= Article 181 of the Criminal Code of Belarus =

Article 181 is an article of the criminal code of Belarus which forbids trafficking in people. Passed in 2001, the specific wording in Article 181 states that performing actions to "turning over or obtaining a dependent person" is considered human trafficking and deemed illegal. Article 181 is part of the Chapter of Belarusian law that list crimes against persons, freedom, honor and dignity.

== Punishments ==

If a person is found guilty of a "general offense" related to this article could be sentenced from a period of three months prison term and up to three years of probation or up to six years in prison with the option of the state seizing the property of the convicted.

If the persons that are being trafficked are considered minors under the law and/or involve a group of people to be sold as prostitutes or sex slaves, the punishment is increased to a prison term of five to ten years. People who are sold for their organs also face the five- to ten-year prison terms. Organized crime circles are also affected by this section, since the law targets both individuals and groups who deal with human trafficking.

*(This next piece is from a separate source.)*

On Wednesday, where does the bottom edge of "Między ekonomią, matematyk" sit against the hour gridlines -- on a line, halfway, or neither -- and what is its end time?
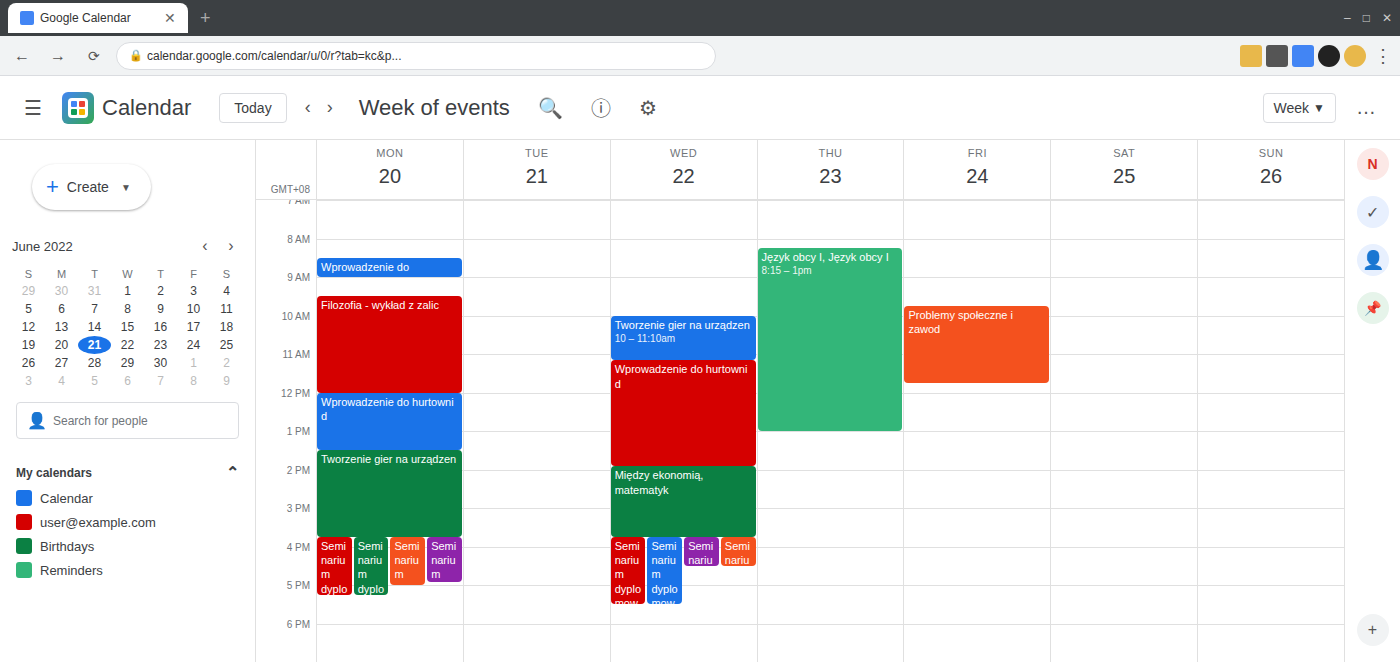
3:45 PM -- neither: three quarters of the way from the 3 PM line to the 4 PM line.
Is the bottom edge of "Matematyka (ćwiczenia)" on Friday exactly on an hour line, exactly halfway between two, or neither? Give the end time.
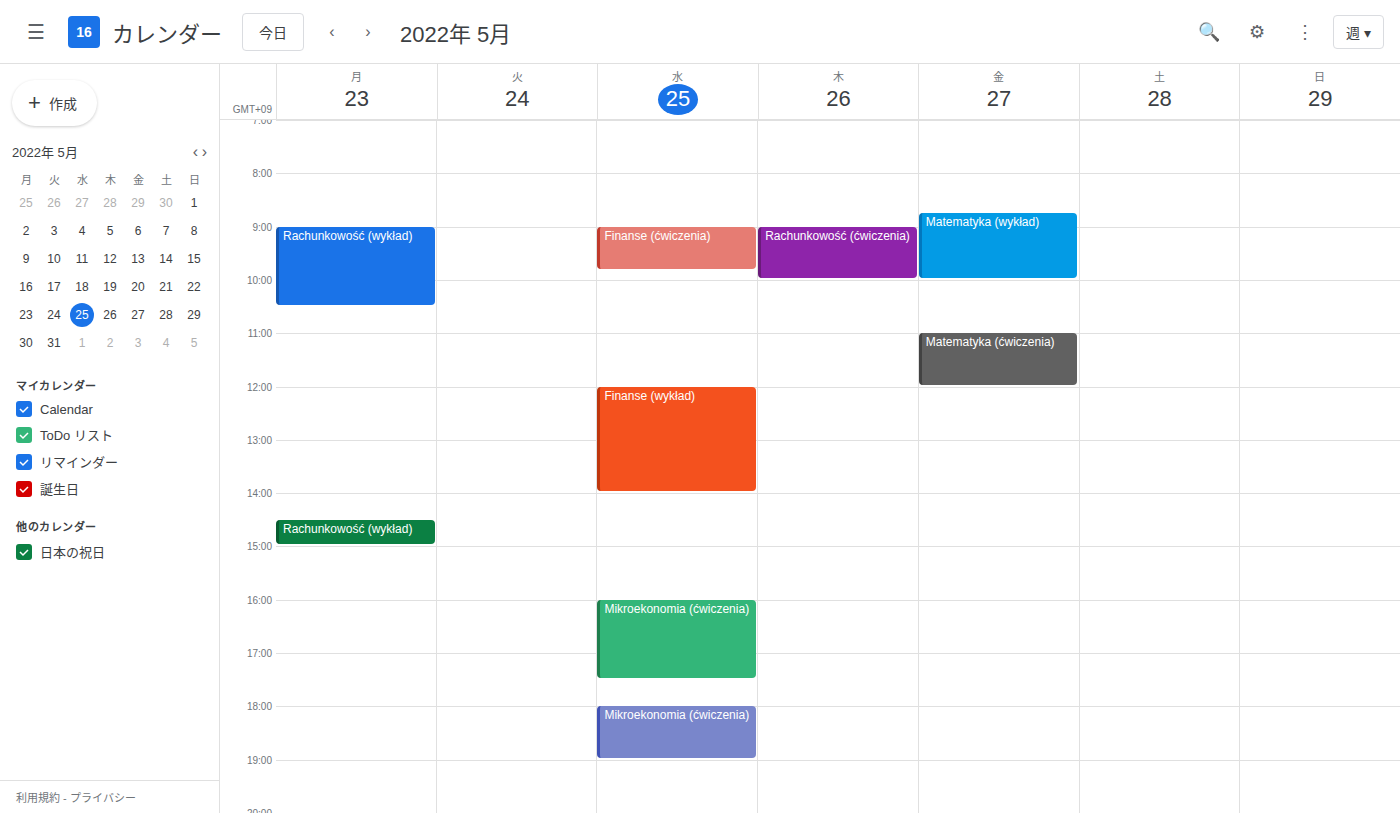
12:00 PM -- exactly on the 12 PM line.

If the person being trafficked suffers a physical injury that leads to serious health problems or death, the prison term is extended to eight or fifteen years.

== Text of the Law ==

1. Actions intended to sell or purchase or undertake other types of activities regarding turning over or obtaining a dependent person (trafficking of people), shall be subject to the arrest-up to three months; or to restriction of freedom-up to three years; or to imprisonment with the seizure of property or without-up to six years.
2. The same actions committed:
  - knowingly against a juvenile;
  - against two or more persons;
  - with the goal of sexploitation or other type of exploitation;
  - with the goal of using the victim's organs or tissue for purposes of transplantation;
  - by a group of people based on foregoing planning, or by an organized group;
  - by public official at the hand of power abuse shall be penalized by imprisonment for the term from 5 to 10 years with the seizure of property or without.
3. Aforementioned actions that carelessly caused the death or heavy bodily injury of a victim shall be subject to imprisonment for a term from 8 to 15 years with the seizure of property or without.